## CONSIGNE ÉCRITE 1
Pouvez-vous recopier intégralement l'extrait ci-dessous sur la liaison du jeune Robert avec Mme Destrier ?

Si les femmes savaient le mal que peut faire leur infidélité !… Cela ne suffirait probablement pas à rendre fidèle une Mme Destrier. Le jeune Robert a rencontré, dans le salon des Sandral, cette dame élégante et parfumée. Fatale rencontre ! Mme Destrier sera le mauvais ange de cet enfant, comme Mme Sandral en est l’ange gardien ; mais on sait combien la tâche du bon ange est plus difficile que l’autre ! Le jour où Robert, pour qui Mme Destrier a eu un caprice, reçoit son congé de sa maîtresse qu’il assomme, c’est un effondrement. Cette première déception d’amour le mène aux amours faciles. Faciles, sans doute, mais dispendieuses, ces amours lui créent des besoins d’argent, auxquels ne suffisent pas les appointemens d’un modeste secrétaire. Pour se procurer des ressources, il se prépare à livrer à un concurrent le secret d’une invention sur laquelle M. Sandral échafaude de grands projets. Fortement soupçonné par celui-ci, il va être « exécuté, » lorsque la patronne intervient ; elle trouve pour parler au jeune homme des accens qui l’émeuvent ; elle obtient de lui des aveux complets, un entier repentir. Robert va repartir en province ; il y prendra un bain d’honnêteté ; il reviendra régénéré… N’en doutons pas ! Mais tout de même, si nous avons besoin d’un secrétaire, choisissons-en un autre.

## DONNÉES DE LA TÂCHE
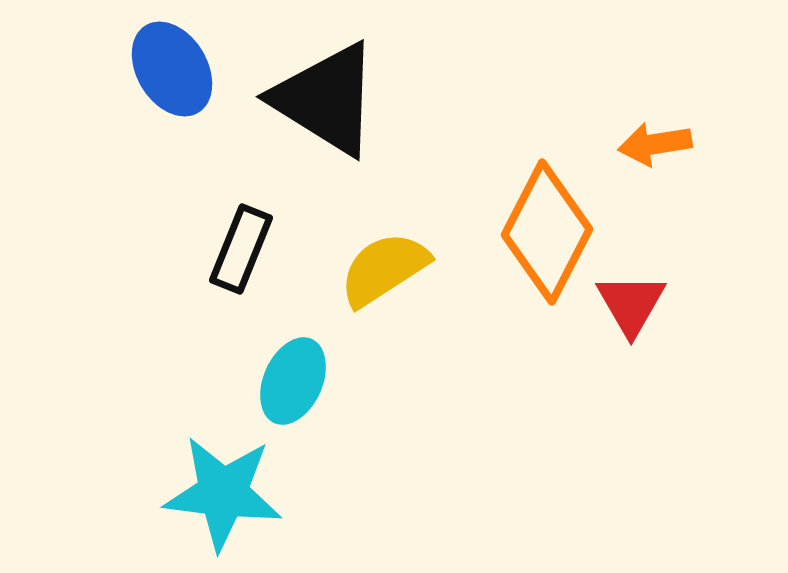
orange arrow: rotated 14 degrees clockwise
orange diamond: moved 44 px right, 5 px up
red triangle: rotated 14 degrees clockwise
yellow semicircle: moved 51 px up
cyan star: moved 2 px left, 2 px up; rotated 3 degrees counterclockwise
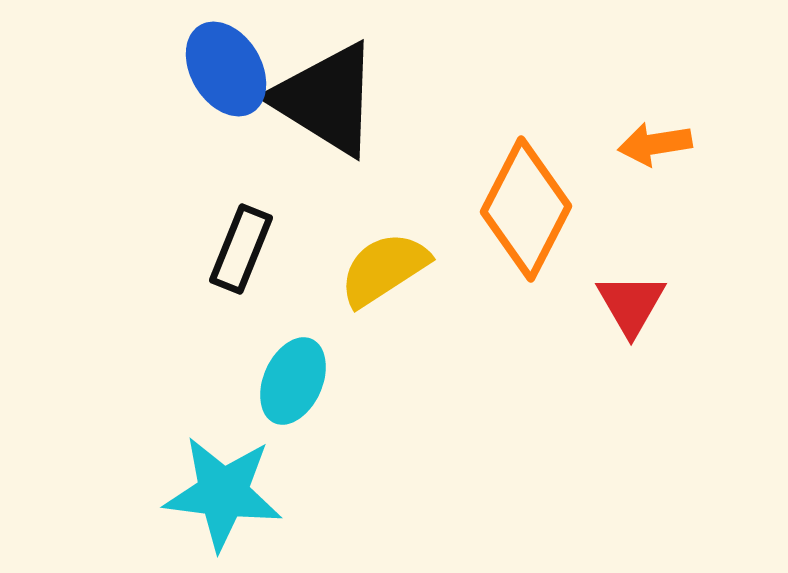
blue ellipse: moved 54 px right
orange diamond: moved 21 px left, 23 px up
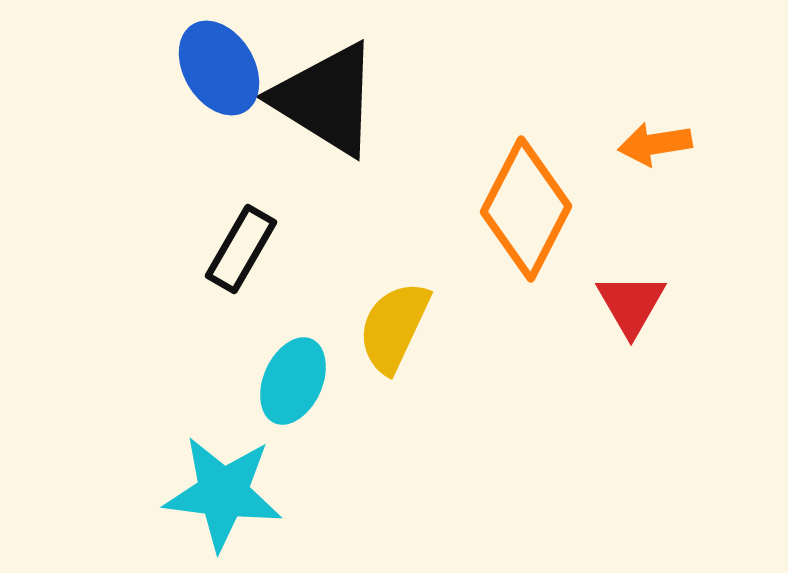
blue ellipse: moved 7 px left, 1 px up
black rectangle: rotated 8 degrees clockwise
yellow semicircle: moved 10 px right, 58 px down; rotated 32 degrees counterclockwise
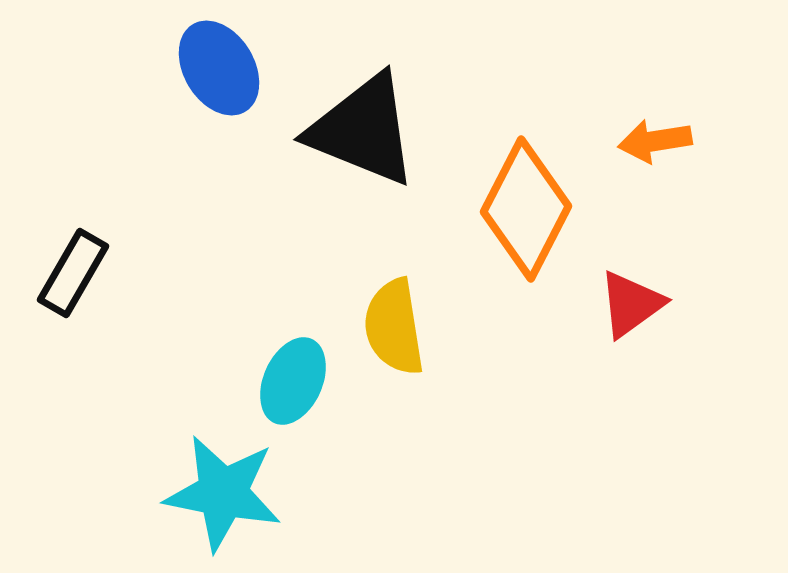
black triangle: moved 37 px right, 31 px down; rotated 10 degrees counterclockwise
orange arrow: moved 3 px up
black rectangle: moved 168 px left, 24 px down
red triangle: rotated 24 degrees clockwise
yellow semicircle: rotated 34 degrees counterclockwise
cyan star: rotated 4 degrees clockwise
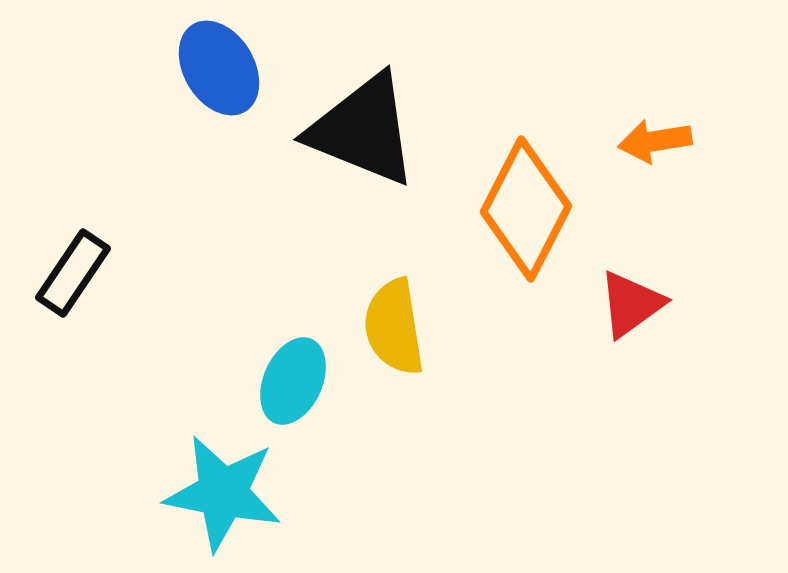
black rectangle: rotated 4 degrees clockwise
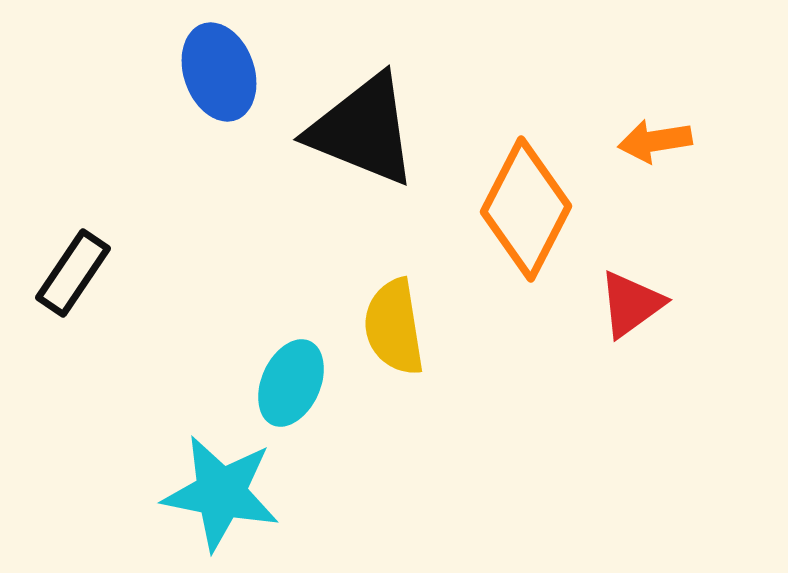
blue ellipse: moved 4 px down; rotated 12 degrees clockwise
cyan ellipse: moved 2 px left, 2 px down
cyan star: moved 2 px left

## CONSIGNE ÉCRITE 2
Pouvez-vous convertir toutes les lignes des enregistrements ci-dessus en une liste numérotée, sans les lignes vides et en laissant les images de côté ?

## SORTIE COMPLÈTE 1
Si les femmes savaient le mal que peut faire leur infidélité !… Cela ne suffirait probablement pas à rendre fidèle une Mme Destrier. Le jeune Robert a rencontré, dans le salon des Sandral, cette dame élégante et parfumée. Fatale rencontre ! Mme Destrier sera le mauvais ange de cet enfant, comme Mme Sandral en est l’ange gardien ; mais on sait combien la tâche du bon ange est plus difficile que l’autre ! Le jour où Robert, pour qui Mme Destrier a eu un caprice, reçoit son congé de sa maîtresse qu’il assomme, c’est un effondrement. Cette première déception d’amour le mène aux amours faciles. Faciles, sans doute, mais dispendieuses, ces amours lui créent des besoins d’argent, auxquels ne suffisent pas les appointemens d’un modeste secrétaire. Pour se procurer des ressources, il se prépare à livrer à un concurrent le secret d’une invention sur laquelle M. Sandral échafaude de grands projets. Fortement soupçonné par celui-ci, il va être « exécuté, » lorsque la patronne intervient ; elle trouve pour parler au jeune homme des accens qui l’émeuvent ; elle obtient de lui des aveux complets, un entier repentir. Robert va repartir en province ; il y prendra un bain d’honnêteté ; il reviendra régénéré… N’en doutons pas ! Mais tout de même, si nous avons besoin d’un secrétaire, choisissons-en un autre.

## SORTIE COMPLÈTE 2
1. orange arrow: rotated 14 degrees clockwise
2. orange diamond: moved 44 px right, 5 px up
3. red triangle: rotated 14 degrees clockwise
4. yellow semicircle: moved 51 px up
5. cyan star: moved 2 px left, 2 px up; rotated 3 degrees counterclockwise
6. blue ellipse: moved 54 px right
7. orange diamond: moved 21 px left, 23 px up
8. blue ellipse: moved 7 px left, 1 px up
9. black rectangle: rotated 8 degrees clockwise
10. yellow semicircle: moved 10 px right, 58 px down; rotated 32 degrees counterclockwise
11. black triangle: moved 37 px right, 31 px down; rotated 10 degrees counterclockwise
12. orange arrow: moved 3 px up
13. black rectangle: moved 168 px left, 24 px down
14. red triangle: rotated 24 degrees clockwise
15. yellow semicircle: rotated 34 degrees counterclockwise
16. cyan star: rotated 4 degrees clockwise
17. black rectangle: rotated 4 degrees clockwise
18. blue ellipse: moved 4 px down; rotated 12 degrees clockwise
19. cyan ellipse: moved 2 px left, 2 px down
20. cyan star: moved 2 px left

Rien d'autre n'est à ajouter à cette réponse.